If you decide that you don't like doing nursing things with patients ... then by all means, quit at the end of this semester. (Don't ruin your GPA by letting it crash this semester. You'll need a good GPA to move on to whatever you decide to do next.) Don't throw money away getting a degree you don't want.

However, don't quit school just because you don't like being a nursing student. Student status is temporary: it ends. And for you, it will end soon. So if there is a chance that you will actually be OK being a nurse, then finish the degree. You will have it forever -- and it might come in handy. You can focus your nursing career in areas that interest you -- and there are lots of nursing career paths that might work for you. For example: I knew I would hate adult med/surg. So I went into NICU and then became a specialist in Nursing Professional Development -- not at all like anything I did in school. The fact that I hated adult med/surg clinicals is totally irrelevant to my career.

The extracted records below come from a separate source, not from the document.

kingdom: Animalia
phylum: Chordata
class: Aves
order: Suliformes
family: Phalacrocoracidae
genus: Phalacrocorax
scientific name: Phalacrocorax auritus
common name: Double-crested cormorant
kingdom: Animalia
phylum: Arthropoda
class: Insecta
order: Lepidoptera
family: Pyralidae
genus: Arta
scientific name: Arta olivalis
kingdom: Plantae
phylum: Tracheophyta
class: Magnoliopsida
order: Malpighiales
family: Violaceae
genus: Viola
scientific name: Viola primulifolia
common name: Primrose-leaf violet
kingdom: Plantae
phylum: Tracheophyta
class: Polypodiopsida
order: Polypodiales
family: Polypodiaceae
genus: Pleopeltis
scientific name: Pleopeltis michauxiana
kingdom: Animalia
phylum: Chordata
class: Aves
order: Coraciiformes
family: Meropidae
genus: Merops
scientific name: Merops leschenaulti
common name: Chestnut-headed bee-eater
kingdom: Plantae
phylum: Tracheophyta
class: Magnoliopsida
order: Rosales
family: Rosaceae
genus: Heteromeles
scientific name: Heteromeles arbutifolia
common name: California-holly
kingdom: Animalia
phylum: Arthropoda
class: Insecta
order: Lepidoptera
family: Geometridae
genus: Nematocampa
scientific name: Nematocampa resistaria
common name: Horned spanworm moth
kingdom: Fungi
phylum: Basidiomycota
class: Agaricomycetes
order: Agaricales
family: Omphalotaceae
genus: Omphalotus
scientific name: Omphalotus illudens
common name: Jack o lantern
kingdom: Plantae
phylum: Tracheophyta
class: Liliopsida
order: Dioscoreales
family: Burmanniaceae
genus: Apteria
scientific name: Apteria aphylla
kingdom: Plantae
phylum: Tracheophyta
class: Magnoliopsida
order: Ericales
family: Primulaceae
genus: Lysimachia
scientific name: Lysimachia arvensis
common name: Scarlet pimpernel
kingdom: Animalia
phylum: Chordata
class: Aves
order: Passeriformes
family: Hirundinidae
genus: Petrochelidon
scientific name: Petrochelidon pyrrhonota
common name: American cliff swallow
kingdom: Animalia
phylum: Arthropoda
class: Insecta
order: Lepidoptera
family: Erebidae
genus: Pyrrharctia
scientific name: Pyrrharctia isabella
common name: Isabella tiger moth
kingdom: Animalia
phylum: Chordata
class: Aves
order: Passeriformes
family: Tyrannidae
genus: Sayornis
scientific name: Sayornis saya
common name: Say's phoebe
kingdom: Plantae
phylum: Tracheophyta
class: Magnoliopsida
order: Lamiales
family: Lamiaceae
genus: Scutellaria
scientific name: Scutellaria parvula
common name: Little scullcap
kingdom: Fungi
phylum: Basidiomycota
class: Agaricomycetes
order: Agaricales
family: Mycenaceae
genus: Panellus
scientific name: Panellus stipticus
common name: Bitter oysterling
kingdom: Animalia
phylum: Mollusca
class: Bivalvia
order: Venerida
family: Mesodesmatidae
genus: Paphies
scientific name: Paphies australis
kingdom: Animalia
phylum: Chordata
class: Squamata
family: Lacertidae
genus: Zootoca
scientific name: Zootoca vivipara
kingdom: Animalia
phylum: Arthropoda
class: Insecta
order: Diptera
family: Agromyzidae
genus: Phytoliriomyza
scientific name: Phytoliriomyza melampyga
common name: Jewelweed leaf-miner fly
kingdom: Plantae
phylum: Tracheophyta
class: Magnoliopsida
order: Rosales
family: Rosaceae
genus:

Good luck with whatever you decide.


30 Posts

Thanks for your response. I was never really considering quitting. I fantasize about it constantly and it's definitely a struggle for me to get through the week, but quitting isn't really an option for me at this point. It's encouraging to hear that someone can hate nursing school and still have a fulfilling career as a nurse. I can't quit for practical and financial reasons, but another part of why I am sticking this out is that I feel like I owe it to myself to try give nursing a real try and see if I can learn to like it. I don't want to quit and spend my life wondering what might have been, especially given that there's no guarantee I would like whatever else I decided to do. I feel like I won't be able to tell if it's nursing itself that I dislike until I am actually a nurse. So I'm committed to continuing, but I feel miserable in the meantime. But nursing school is only until May, I just need to keep that in mind.

Specializes in Critical Care, Med-Surg, Psych, Geri, LTC, Tele,.

I am also in my 3rd of 4 terms. It has been brutal.

My situation is slightly different, as I worked as an LPN/LVN for a year prior to being enrolled in the 3rd term of an ADN program. I hope that makes sense.

Quitting school or at least taking a break has crossed my mind a few times, though fleetingly.

I will tell you the thing that gets me through, the one thing I know is that working as a nurse was so awesome. I enjoyed my work as a nurse. I know that at the end of this, I'll be paid even more to do a job I like.

In my school, the instructors seem to think that by being super hard on you, they are preparing you for the rigors of nursing. Because, after all, we will hold people's lives in our hands-so to speak.

Perhaps some students need this type of treatment in order to take their vocation seriously.

I know I don't. I'm an adult learner and take criticism well. But school isn't about taking criticism, it's about putting you in your place and penalties for things you would never be penalized for at work.

Back to the topic: hang in there! I will reiterate: there is a light at the end of the tunnel!


490 Posts

I'm in my 3rd semester and also graduating in May.

I'm the opposite though, I love clinical (except OB) but classes...I go home and cry very frequently. I came home crying today actually.

It's not nursing that's the issue for me. It's school. I'm tired and stressed. I'm constantly sick. I can't bottle up how frustrated I get with unclear and ever changing expectations. I can not do my job, even if my job is being a student, if I don't know what my job is.

I hear it gets better. I also know that this is temporary I have 7 months left. I keep telling myself that if I could handle 9 months of being pregnant, I can handle 7 more months of this.

CrunchRN, ADN, RN

4,475 Posts

Specializes in Clinical Research, Outpt Women's Health. Has 25 years experience.

I have done 23 years of outpatient nursing and it has worked out so I would say remember that you do not necessarily have to do hospital nursing if it is not your thing.